Tasks to carry out:
1: According to the passage on prediction market exchanges, which public blockchain is Polymarket built on?
2: Pick up the passage on prediction market exchanges after its final sentence and extend it.

Study text:
Product and Technology Dynamics
- Exchanges: Polymarket and Kalshi, two different philosophies of prediction markets. When you just look at their homepage, Kalshi and Polymarket look very similar. But under the hood they differ in architecture and philosophy. For instance, Kalshi is a US regulated exchange operating under CFTC oversight, with USD rails, KYC requirements, and jurisdictional restrictions. This gives it institutional legitimacy, but it also slows market creation and constrains automation, since data access and execution are mediated through regulated infrastructure. Kalshi was originally built as a centralized, off-chain system, with matching, settlement, and accounts running on its own stack, and is only recently adding blockchain exposure through tokenized contracts on Solana. Polymarket, on the other hand, is crypto native and built directly on public blockchains (Polygon), where every trade, wallet, and position is on chain by default. This design enables permissionless access to data, rapid market creation, global participation, and widespread use of bots, making Polymarket behave more like an open financial protocol than a traditional exchange.

Dataset excerpts:
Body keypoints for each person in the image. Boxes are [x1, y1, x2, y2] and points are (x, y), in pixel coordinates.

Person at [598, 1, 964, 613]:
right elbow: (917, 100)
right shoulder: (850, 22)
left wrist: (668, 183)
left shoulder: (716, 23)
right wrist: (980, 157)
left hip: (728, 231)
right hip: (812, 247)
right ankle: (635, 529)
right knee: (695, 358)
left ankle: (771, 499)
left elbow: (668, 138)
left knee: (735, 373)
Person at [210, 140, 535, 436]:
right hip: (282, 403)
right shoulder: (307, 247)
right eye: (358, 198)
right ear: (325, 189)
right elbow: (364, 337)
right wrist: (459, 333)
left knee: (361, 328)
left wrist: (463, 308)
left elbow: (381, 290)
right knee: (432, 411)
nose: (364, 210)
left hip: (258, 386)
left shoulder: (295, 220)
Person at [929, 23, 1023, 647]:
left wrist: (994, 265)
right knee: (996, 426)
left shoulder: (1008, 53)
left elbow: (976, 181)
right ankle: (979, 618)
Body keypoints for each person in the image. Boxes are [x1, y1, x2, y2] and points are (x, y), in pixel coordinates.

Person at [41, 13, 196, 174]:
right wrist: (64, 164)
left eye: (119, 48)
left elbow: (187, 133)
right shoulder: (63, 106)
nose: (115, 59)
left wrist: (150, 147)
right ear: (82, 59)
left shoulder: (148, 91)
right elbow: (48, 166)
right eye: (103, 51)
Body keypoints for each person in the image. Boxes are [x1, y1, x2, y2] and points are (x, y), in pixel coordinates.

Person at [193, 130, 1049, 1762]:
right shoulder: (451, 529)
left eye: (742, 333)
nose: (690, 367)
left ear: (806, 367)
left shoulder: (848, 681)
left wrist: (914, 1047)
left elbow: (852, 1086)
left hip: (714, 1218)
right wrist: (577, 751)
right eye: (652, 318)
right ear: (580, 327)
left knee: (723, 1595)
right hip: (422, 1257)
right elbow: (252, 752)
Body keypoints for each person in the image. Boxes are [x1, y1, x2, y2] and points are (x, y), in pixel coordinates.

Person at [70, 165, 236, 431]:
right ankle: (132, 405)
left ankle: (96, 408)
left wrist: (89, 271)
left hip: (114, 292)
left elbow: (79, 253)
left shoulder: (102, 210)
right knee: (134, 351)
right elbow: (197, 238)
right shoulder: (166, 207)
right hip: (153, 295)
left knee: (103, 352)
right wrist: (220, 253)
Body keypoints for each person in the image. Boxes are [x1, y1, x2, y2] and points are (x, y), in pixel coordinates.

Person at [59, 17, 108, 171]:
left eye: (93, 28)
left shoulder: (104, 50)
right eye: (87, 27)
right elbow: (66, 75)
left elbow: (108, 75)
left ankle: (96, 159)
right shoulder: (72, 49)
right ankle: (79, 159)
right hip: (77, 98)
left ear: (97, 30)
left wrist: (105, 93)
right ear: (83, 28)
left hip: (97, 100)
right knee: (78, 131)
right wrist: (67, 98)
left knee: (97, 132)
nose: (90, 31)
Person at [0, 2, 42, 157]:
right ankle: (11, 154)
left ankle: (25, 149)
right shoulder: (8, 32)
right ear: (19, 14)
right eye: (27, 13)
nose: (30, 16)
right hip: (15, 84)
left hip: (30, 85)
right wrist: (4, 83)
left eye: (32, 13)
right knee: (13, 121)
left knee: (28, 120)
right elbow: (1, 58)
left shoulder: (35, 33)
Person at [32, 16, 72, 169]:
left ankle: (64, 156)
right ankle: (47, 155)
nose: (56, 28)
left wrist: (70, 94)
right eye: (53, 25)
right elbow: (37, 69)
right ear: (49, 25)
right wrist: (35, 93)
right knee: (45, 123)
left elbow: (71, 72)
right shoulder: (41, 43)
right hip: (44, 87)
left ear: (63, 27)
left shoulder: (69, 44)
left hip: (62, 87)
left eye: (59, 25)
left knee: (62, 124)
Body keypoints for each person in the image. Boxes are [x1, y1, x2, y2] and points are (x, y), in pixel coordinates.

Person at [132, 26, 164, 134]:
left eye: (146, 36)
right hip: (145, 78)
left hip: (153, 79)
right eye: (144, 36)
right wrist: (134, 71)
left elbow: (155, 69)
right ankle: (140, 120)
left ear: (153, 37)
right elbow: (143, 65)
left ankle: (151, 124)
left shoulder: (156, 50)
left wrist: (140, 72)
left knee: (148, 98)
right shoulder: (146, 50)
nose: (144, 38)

Results for the exercise:
1: Polygon.

2:
- Trading tools: The democratization of trading bots. Public equity markets are heavily automated (the majority of trades happening on stock markets are automated), so trade automation is not something new. However prediction markets differ fundamentally in visibility and access. Polymarket runs on public blockchains where every transaction, wallet, and position change is transparent, making it easy for anyone to build bots that monitor activity, react to information, or arbitrage markets with relatively low barriers. Traditional equity markets are also dominated by algorithmic trading but automation there is hidden behind fragmented exchanges, paid data feeds, brokers, and regulatory layers that obscure who trades and how. This openness lowers the barrier to entry for automation, enabling individuals and small teams to deploy bots using the same underlying data that professionals see. In that sense, prediction markets appear to democratize trading automation itself.
- Trading tools: From Telegram bots to mobile apps and web based terminals. Looking at the category of trading tools on the landscape, there is a wide range of product formats. Many products take the form of Telegram bots that allow users to trade directly from chat interfaces. Others are web based terminals, with a smaller number of mobile or desktop applications. Most of these tools are built by indie hackers and small teams, and many are still rough around the edges rather than fully polished products.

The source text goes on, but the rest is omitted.